**Stored data**
-- -- --
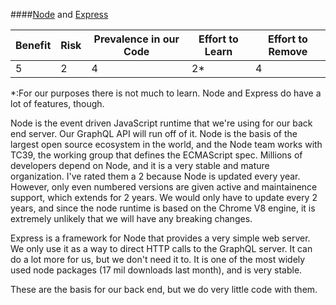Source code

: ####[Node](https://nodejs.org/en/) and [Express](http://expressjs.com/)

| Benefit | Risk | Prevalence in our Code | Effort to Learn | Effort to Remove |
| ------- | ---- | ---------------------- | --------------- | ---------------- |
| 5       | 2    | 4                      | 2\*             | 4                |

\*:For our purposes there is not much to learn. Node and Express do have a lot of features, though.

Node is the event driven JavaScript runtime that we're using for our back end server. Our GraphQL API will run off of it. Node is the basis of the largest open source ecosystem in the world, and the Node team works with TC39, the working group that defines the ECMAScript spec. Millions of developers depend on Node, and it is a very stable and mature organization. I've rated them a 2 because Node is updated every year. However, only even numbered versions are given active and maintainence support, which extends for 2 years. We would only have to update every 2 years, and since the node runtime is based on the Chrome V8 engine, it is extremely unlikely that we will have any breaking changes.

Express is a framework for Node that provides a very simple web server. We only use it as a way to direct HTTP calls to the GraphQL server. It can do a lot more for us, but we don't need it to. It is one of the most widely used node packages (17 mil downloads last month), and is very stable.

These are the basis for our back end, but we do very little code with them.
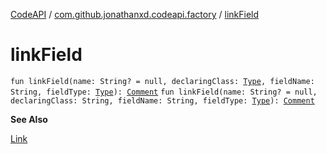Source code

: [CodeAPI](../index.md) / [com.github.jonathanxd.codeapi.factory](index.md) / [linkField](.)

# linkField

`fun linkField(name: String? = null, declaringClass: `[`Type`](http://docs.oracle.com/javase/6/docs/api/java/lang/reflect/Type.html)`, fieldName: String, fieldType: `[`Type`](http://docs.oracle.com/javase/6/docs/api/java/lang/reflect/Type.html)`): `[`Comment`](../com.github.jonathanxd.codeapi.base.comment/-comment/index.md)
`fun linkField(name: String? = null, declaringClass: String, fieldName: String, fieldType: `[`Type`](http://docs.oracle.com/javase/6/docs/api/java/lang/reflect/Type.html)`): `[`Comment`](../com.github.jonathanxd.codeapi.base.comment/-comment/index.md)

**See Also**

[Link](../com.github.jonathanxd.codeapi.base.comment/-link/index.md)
-- -- --
**Problem description**
Full copy, no pictures: write out each line of the data exactly as it stands.

**Expected answer**
Source code

: ####[Node](https://nodejs.org/en/) and [Express](http://expressjs.com/)

| Benefit | Risk | Prevalence in our Code | Effort to Learn | Effort to Remove |
| ------- | ---- | ---------------------- | --------------- | ---------------- |
| 5       | 2    | 4                      | 2\*             | 4                |

\*:For our purposes there is not much to learn. Node and Express do have a lot of features, though.

Node is the event driven JavaScript runtime that we're using for our back end server. Our GraphQL API will run off of it. Node is the basis of the largest open source ecosystem in the world, and the Node team works with TC39, the working group that defines the ECMAScript spec. Millions of developers depend on Node, and it is a very stable and mature organization. I've rated them a 2 because Node is updated every year. However, only even numbered versions are given active and maintainence support, which extends for 2 years. We would only have to update every 2 years, and since the node runtime is based on the Chrome V8 engine, it is extremely unlikely that we will have any breaking changes.

Express is a framework for Node that provides a very simple web server. We only use it as a way to direct HTTP calls to the GraphQL server. It can do a lot more for us, but we don't need it to. It is one of the most widely used node packages (17 mil downloads last month), and is very stable.

These are the basis for our back end, but we do very little code with them.
Source code

: [CodeAPI](../index.md) / [com.github.jonathanxd.codeapi.factory](index.md) / [linkField](.)

# linkField

`fun linkField(name: String? = null, declaringClass: `[`Type`](http://docs.oracle.com/javase/6/docs/api/java/lang/reflect/Type.html)`, fieldName: String, fieldType: `[`Type`](http://docs.oracle.com/javase/6/docs/api/java/lang/reflect/Type.html)`): `[`Comment`](../com.github.jonathanxd.codeapi.base.comment/-comment/index.md)
`fun linkField(name: String? = null, declaringClass: String, fieldName: String, fieldType: `[`Type`](http://docs.oracle.com/javase/6/docs/api/java/lang/reflect/Type.html)`): `[`Comment`](../com.github.jonathanxd.codeapi.base.comment/-comment/index.md)

**See Also**

[Link](../com.github.jonathanxd.codeapi.base.comment/-link/index.md)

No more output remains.